M・サフィン(ロシア)、L・ヒューイット(オーストラリア)、A・ロディック(アメリカ)らが早々に不参加を表明していた今回のマスターズ大会だが、大会前日になって世界ランキング2位のR・ナダル(スペイン)が急遽不参加を表明したのに続き、なんとその次にはA・アガシ(アメリカ)までもが怪我を理由に棄権するなど、過去に前例がないほど大会は混乱を極めている。
多額の報酬を払って大会を誘致し、スポンサーを集めた運営者としては正に泣きっ面に蜂といったところ。アガシの棄権について、「アガシの決断(突然の棄権)は極めて遺憾。彼は、2000年のハイネケン・オープンでも初戦で姿を消し、2年後のマスターズカップでも2敗した後、いきなり棄権表明した。今回また同じことが起きたんだ。」と、大会オフィシャルがコメントしたことも、その不満ぶりを物語っていえよう。
アガシが初戦敗退後、大会を棄権したことについてフェデラーは、「どの程度、彼(アガシ)の怪我の状態が悪かったのかわからないけれど、コートまで来るといった前向きな姿勢だけでも示すべきだったかもしれない。もちろん彼以外の選手についても同じことが言えるけれどね。」と語った。ただ同時に、「いや、もしかしたら僕の指摘は正しくないかも知れない。彼らは彼らの怪我の状態を一番良くわかっていてそのうえで行動しているのだろうから。」ともコメントした。

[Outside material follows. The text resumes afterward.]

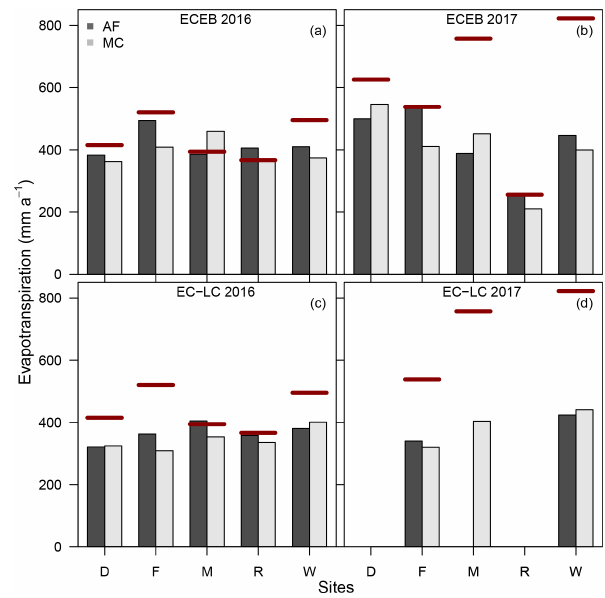
Figure 10. Annual sums of ET ECEB in 2016 (a) and 2017 (b) and ET EC-LC in 2016 (c) and 2017 (d) for Dornburg (D), Forst (F), Mariensee (M), Reiffenhausen (R), and Wendhausen (W). The red solid lines correspond to the annual sum of precipitation from the monoculture system of the respective site. The annual sums of evap- otranspiration at Reiffenhausen AF and Reiffenhausen MC in 2017 contain only data from 1 January to 9 July 2017 due to station fail- ure. Annual sums of ET EC-LC for Dornburg AF and MC, Mariensee AF, and Reiffenhausen AF and MC in 2017 are missing due to in- strument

フェデラー自身、練習中に足首を怪我し、今回のマスターズカップ出場が危ぶまれていた。「僕自身、実際に出場できるかどうかわからない状態だったけれど、とにかくここ(上海)に来て治療を施しながらスタンバイしていたんだ。それくらい僕にとってこの大会は重要なのさ。こうして大会に参加できた以上、あとはテニスというスポーツにとってどれだけこの大会が意義深く重要なものかということを世界中に伝えなければいけないね。」と語り、その真摯な姿勢を印象付けた。